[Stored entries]
·····

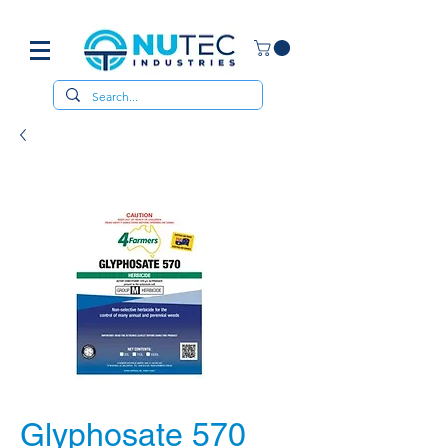
Glyphosate 570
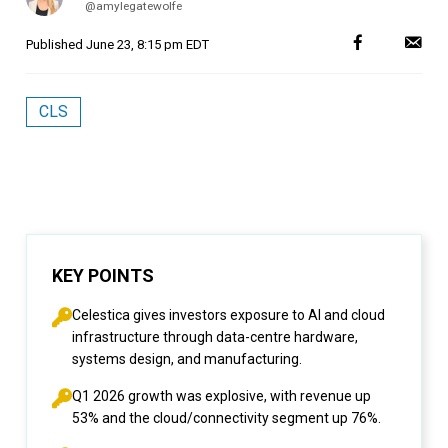
@amylegatewolfe
Published
June 23, 8:15 pm EDT
CLS
KEY POINTS
Celestica gives investors exposure to AI and cloud
infrastructure through data-centre hardware,
systems design, and manufacturing.
Q1 2026 growth was explosive, with revenue up
53% and the cloud/connectivity segment up 76%.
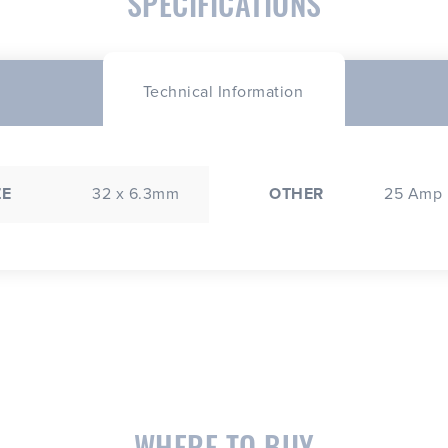
SPECIFICATIONS
Technical Information
ZE
32 x 6.3mm
OTHER
25 Amp
WHERE TO BUY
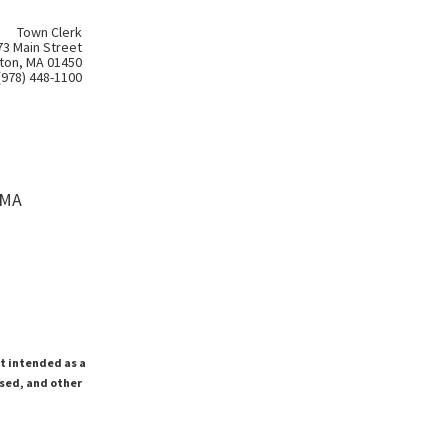
Town Clerk
73 Main Street
ton, MA 01450
(978) 448-1100
 MA
ot intended as a
ssed, and other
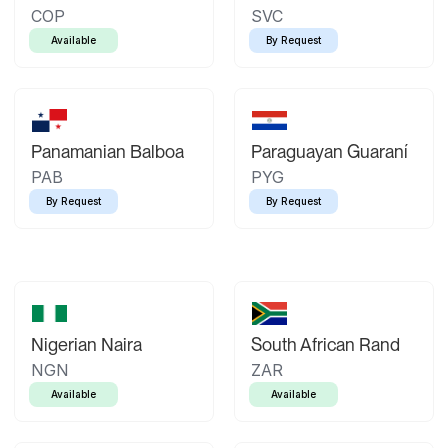
COP
SVC
Available
By Request
Panamanian Balboa
Paraguayan Guaraní
PAB
PYG
By Request
By Request
Nigerian Naira
South African Rand
NGN
ZAR
Available
Available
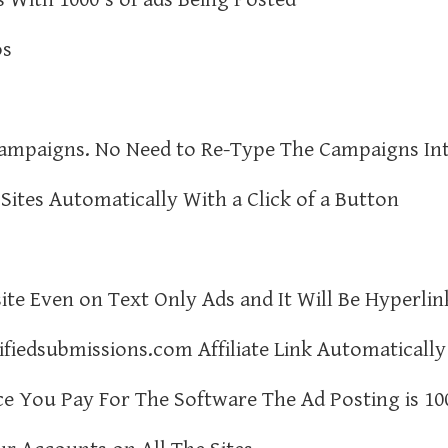
os
Campaigns. No Need to Re-Type The Campaigns In
Sites Automatically With a Click of a Button
ite Even on Text Only Ads and It Will Be Hyperlin
ifiedsubmissions.com Affiliate Link Automatically
e You Pay For The Software The Ad Posting is 10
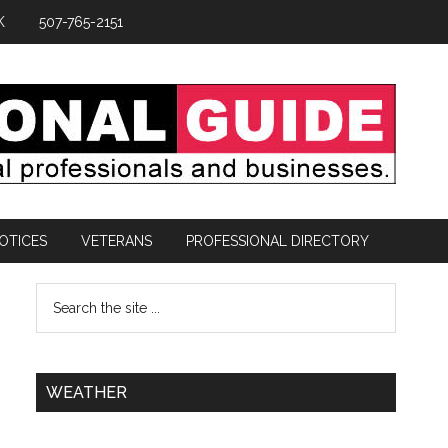
K
507-765-2151
OTICES
VETERANS
PROFESSIONAL DIRECTORY
WEATHER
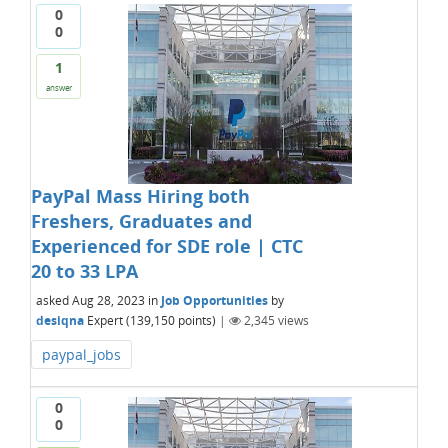
0
0
1
answer
PayPal Mass Hiring both
Freshers, Graduates and
Experienced for SDE role | CTC
20 to 33 LPA
asked
Aug 28, 2023
in
Job Opportunities
by
desiqna
Expert
(
139,150
points)
|
2,345
views
paypal_jobs
0
0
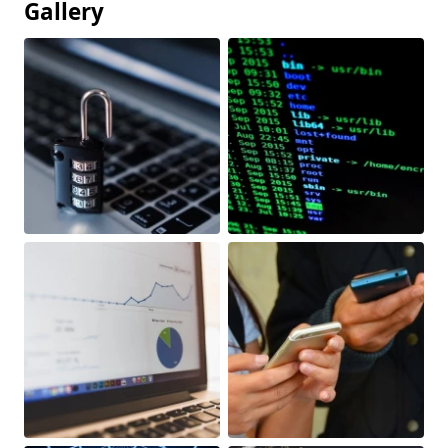
Gallery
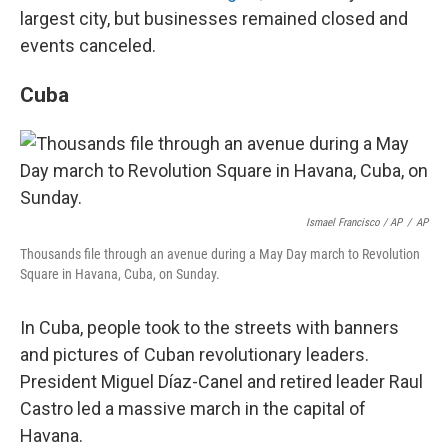
largest city, but businesses remained closed and
events canceled.
Cuba
Ismael Francisco / AP
/
AP
Thousands file through an avenue during a May Day march to Revolution
Square in Havana, Cuba, on Sunday.
In Cuba, people took to the streets with banners
and pictures of Cuban revolutionary leaders.
President Miguel Díaz-Canel and retired leader Raul
Castro led a massive march in the capital of
Havana.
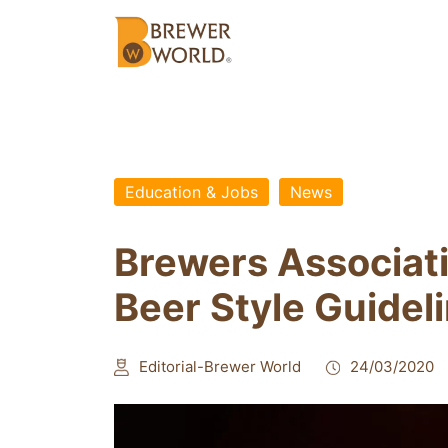
Education & Jobs
News
Brewers Associat
Beer Style Guidel
Editorial-Brewer World
24/03/2020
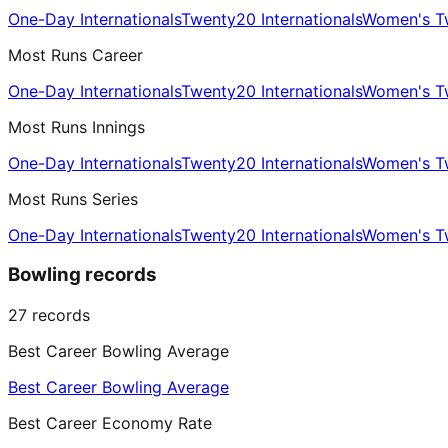
One-Day Internationals
Twenty20 Internationals
Women's Tw
Most Runs Career
One-Day Internationals
Twenty20 Internationals
Women's Tw
Most Runs Innings
One-Day Internationals
Twenty20 Internationals
Women's Tw
Most Runs Series
One-Day Internationals
Twenty20 Internationals
Women's Tw
Bowling records
27
records
Best Career Bowling Average
Best Career Bowling Average
Best Career Economy Rate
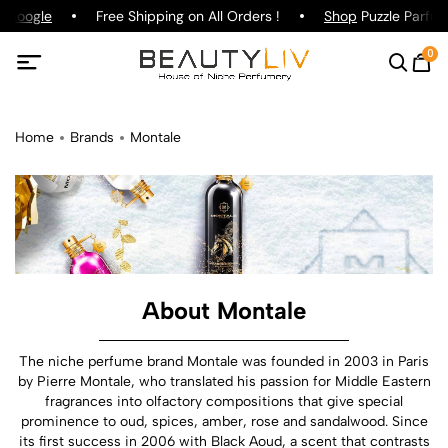
oogle
Free Shipping on All Orders !
Shop
Puzzle Parfum !
0
Home
Brands
Montale
About Montale
The niche perfume brand Montale was founded in 2003 in Paris
by Pierre Montale, who translated his passion for Middle Eastern
fragrances into olfactory compositions that give special
prominence to oud, spices, amber, rose and sandalwood. Since
its first success in 2006 with Black Aoud, a scent that contrasts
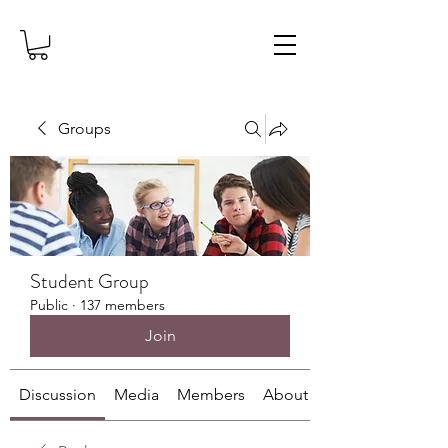
Groups
Student Group
Public
·
137 members
Join
Discussion
Media
Members
About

·····

* WHAT YOU SHOULD DO: Turn everything from the line containing "Education & Jobs" down to the line containing "Best Career Economy Rate" into a Markdown table with the columns Row and Line. Number each row, skip blank lines, and leave the pictures out.

* RESULT FOR THIS TASK:
| Row | Line |
|---|---|
| 1 | Education & Jobs |
| 2 | News |
| 3 | Brewers Associat |
| 4 | Beer Style Guidel |
| 5 | Editorial-Brewer World |
| 6 | 24/03/2020 |
| 7 | One-Day Internationals |
| 8 | Twenty20 Internationals |
| 9 | Women's Tw |
| 10 | Most Runs Career |
| 11 | One-Day Internationals |
| 12 | Twenty20 Internationals |
| 13 | Women's Tw |
| 14 | Most Runs Innings |
| 15 | One-Day Internationals |
| 16 | Twenty20 Internationals |
| 17 | Women's Tw |
| 18 | Most Runs Series |
| 19 | One-Day Internationals |
| 20 | Twenty20 Internationals |
| 21 | Women's Tw |
| 22 | Bowling records |
| 23 | 27 |
| 24 | records |
| 25 | Best Career Bowling Average |
| 26 | Best Career Bowling Average |
| 27 | Best Career Economy Rate |